Parts of the exercise »
[A] Under the privacy policy, which federal act does ComplianceDDS commit to complying with?
[B] Rewrite the privacy policy paragraph beginning "ComplianceDDS Inc. (“we,” “us,” or “our”) operates" in a shorter form that keeps its main facts.
[C] List every type of compliance and operational data that the privacy policy names under "1.3 Compliance and Operational Records."

Text under study »
== Segment start ==

← Back to LoginComplianceDDS

Privacy Policy

Last updated: March 2026

ComplianceDDS Inc. (“we,” “us,” or “our”) operates the ComplianceDDS platform, a compliance management solution for dental practices in Ontario and across Canada. This Privacy Policy describes how we collect, use, store, and protect your personal information when you use our services.

We are committed to protecting your privacy and complying with the Personal Information Protection and Electronic Documents Act (PIPEDA) and applicable provincial privacy legislation.

1. Information We Collect

1.1 Account and Practice Information

When you register for ComplianceDDS, we collect information necessary to set up and manage your account, including:

  • Practice name, address, and contact details
  • Account holder name and email address
  • Billing information (processed securely through our payment provider)
  • Practice type, size, and regulatory jurisdiction

1.2 Staff and Credential Information

To facilitate compliance tracking, you may enter information about your practice staff, including:

  • Staff names, roles, and contact information
  • Professional licence and registration numbers
  • Certification records and expiry dates (e.g., CPR, WHMIS, radiation safety)
  • Training completion records

1.3 Compliance and Operational Records

We store compliance-related data that you enter into the platform, such as:

  • Equipment maintenance and inspection logs
  • IPAC (Infection Prevention and Control) audit records
  • Radiation safety and dosimetry records
  • Water quality testing results
  • Emergency preparedness documentation
  • Policy and procedure documents

1.4 Uploaded Documents

You may upload files such as certificates, inspection reports, equipment manuals, and policy documents. These files are stored securely and associated with your practice account.

== Segment end ==

[Collected data]

== Segment start ==

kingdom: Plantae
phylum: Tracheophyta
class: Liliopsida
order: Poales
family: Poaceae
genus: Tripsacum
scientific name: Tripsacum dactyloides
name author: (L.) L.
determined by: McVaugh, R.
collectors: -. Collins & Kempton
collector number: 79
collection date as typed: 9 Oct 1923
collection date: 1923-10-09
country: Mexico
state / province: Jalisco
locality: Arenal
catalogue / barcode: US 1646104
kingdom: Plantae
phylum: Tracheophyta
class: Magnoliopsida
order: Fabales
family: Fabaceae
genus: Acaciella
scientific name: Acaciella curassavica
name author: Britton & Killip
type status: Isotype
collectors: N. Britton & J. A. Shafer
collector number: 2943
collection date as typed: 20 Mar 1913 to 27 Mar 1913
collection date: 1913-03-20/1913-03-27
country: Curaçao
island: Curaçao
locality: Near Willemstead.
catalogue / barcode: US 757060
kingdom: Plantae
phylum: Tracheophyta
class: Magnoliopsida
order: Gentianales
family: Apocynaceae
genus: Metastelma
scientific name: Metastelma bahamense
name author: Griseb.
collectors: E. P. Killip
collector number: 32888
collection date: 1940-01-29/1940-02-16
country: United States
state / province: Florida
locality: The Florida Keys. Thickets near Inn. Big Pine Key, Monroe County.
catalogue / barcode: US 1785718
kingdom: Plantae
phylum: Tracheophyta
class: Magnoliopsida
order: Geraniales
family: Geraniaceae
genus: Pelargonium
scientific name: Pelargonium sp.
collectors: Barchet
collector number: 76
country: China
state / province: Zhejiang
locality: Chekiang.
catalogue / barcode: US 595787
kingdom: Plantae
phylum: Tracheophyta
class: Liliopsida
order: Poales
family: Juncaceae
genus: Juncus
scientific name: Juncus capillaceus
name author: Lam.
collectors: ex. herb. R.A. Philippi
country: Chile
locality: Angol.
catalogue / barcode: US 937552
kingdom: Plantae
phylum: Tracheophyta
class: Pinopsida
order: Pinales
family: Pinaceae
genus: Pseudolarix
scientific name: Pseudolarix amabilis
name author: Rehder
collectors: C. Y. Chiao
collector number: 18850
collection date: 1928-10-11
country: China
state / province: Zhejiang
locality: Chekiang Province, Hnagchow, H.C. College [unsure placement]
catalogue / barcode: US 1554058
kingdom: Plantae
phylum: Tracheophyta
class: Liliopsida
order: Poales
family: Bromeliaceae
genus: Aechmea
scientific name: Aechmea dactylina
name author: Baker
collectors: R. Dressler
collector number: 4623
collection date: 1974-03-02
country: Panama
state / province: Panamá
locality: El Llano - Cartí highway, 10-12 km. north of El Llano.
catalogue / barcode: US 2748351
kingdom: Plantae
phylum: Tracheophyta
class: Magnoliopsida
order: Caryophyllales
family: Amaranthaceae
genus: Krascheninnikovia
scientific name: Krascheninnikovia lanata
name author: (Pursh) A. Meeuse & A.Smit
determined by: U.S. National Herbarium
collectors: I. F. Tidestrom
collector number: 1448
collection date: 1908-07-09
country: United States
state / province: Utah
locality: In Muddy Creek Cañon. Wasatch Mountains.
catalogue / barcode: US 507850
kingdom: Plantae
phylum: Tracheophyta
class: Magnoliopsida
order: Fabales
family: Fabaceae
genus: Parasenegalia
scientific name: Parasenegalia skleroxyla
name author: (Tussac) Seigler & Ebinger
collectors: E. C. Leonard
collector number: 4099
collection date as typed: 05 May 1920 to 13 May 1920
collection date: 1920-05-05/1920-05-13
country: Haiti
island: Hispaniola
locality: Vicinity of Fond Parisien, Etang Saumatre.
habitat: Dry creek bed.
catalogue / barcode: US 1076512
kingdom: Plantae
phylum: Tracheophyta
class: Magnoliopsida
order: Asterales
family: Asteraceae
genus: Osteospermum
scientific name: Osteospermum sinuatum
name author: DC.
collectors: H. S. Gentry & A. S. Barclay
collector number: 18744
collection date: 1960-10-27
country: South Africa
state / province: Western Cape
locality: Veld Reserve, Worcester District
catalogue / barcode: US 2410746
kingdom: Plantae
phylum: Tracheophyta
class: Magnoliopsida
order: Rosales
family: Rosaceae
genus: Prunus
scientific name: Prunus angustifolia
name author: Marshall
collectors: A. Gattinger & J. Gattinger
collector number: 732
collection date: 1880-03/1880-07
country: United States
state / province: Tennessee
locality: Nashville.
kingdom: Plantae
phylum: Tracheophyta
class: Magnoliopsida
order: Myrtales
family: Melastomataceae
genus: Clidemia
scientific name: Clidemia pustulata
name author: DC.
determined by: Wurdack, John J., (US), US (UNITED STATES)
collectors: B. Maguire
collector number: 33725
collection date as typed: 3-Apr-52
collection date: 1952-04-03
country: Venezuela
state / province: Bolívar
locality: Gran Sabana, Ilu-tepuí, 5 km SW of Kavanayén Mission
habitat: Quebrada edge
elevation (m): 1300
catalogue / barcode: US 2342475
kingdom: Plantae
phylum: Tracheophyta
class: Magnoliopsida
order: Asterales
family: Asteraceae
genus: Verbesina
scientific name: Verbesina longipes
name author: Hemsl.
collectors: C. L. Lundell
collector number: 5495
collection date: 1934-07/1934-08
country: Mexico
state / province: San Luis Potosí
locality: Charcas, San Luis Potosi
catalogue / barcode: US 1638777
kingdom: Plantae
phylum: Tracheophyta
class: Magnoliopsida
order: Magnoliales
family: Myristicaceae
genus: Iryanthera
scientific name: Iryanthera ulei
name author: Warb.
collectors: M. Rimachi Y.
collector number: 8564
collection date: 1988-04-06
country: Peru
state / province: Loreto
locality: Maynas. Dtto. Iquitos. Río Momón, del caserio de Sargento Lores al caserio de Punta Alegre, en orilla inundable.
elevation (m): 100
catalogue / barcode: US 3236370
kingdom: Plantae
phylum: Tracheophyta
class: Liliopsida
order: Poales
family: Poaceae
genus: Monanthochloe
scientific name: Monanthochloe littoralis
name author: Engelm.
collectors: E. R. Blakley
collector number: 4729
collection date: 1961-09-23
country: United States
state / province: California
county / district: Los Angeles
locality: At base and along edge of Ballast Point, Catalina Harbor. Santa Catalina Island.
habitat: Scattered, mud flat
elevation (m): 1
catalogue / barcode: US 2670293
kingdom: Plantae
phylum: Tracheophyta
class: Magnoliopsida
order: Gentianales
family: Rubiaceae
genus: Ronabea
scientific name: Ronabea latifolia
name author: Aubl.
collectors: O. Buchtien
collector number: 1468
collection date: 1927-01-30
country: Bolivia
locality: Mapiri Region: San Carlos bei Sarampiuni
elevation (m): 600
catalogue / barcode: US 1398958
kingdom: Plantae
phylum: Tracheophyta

== Segment end ==

List of answers »
[A] The Personal Information Protection and Electronic Documents Act (PIPEDA).

[B] ComplianceDDS Inc. runs the ComplianceDDS platform, a compliance management tool for dental practices in Ontario and elsewhere in Canada. This policy explains how the company collects, uses, stores, and protects personal information when its services are used.

[C]
- Equipment maintenance and inspection logs
- IPAC (Infection Prevention and Control) audit records
- Radiation safety and dosimetry records
- Water quality testing results
- Emergency preparedness documentation
- Policy and procedure documents